── Entries provided ──

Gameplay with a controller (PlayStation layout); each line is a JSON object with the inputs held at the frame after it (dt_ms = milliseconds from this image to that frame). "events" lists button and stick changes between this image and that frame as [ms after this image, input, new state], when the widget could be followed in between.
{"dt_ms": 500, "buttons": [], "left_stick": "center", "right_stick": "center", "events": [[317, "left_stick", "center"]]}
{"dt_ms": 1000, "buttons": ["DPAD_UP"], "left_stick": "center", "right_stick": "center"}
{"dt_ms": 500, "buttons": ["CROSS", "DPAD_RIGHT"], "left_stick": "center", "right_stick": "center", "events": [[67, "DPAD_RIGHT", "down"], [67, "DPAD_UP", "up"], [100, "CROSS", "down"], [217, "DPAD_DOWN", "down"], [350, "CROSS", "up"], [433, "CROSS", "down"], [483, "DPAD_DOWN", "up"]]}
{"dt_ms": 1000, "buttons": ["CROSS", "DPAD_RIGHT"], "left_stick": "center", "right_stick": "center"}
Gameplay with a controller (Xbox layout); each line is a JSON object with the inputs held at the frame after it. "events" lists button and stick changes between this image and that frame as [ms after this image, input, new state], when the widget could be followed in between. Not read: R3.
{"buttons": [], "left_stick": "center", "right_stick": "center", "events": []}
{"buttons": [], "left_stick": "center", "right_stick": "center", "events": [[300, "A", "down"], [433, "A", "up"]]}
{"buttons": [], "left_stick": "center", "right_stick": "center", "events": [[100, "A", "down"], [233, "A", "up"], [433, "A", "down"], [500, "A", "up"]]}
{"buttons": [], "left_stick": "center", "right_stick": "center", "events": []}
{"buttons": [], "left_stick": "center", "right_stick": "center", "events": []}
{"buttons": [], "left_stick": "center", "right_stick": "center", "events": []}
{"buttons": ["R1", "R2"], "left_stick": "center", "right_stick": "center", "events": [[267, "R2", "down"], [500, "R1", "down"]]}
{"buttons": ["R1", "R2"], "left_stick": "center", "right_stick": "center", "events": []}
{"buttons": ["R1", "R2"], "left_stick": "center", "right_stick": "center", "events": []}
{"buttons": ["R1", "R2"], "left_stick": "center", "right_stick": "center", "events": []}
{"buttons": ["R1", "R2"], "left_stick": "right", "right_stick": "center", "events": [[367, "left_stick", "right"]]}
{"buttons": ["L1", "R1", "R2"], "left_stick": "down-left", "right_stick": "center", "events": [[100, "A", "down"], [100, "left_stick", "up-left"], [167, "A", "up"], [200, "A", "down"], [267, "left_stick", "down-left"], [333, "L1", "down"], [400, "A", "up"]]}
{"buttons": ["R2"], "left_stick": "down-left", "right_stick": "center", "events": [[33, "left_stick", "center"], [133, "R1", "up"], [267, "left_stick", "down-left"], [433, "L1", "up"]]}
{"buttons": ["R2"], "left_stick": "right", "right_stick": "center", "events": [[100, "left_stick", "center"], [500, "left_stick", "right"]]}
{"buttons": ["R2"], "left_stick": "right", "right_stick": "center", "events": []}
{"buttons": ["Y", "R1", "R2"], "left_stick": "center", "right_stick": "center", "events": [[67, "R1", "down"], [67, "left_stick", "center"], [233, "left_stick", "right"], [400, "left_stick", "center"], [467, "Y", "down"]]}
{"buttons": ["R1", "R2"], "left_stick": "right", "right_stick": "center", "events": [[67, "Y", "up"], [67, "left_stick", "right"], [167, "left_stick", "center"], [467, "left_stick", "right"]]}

───

Task brief
Whenever the word "could" turns up in a line of the listing above, copy the line.

Answer
Gameplay with a controller (PlayStation layout); each line is a JSON object with the inputs held at the frame after it (dt_ms = milliseconds from this image to that frame). "events" lists button and stick changes between this image and that frame as [ms after this image, input, new state], when the widget could be followed in between.
Gameplay with a controller (Xbox layout); each line is a JSON object with the inputs held at the frame after it. "events" lists button and stick changes between this image and that frame as [ms after this image, input, new state], when the widget could be followed in between. Not read: R3.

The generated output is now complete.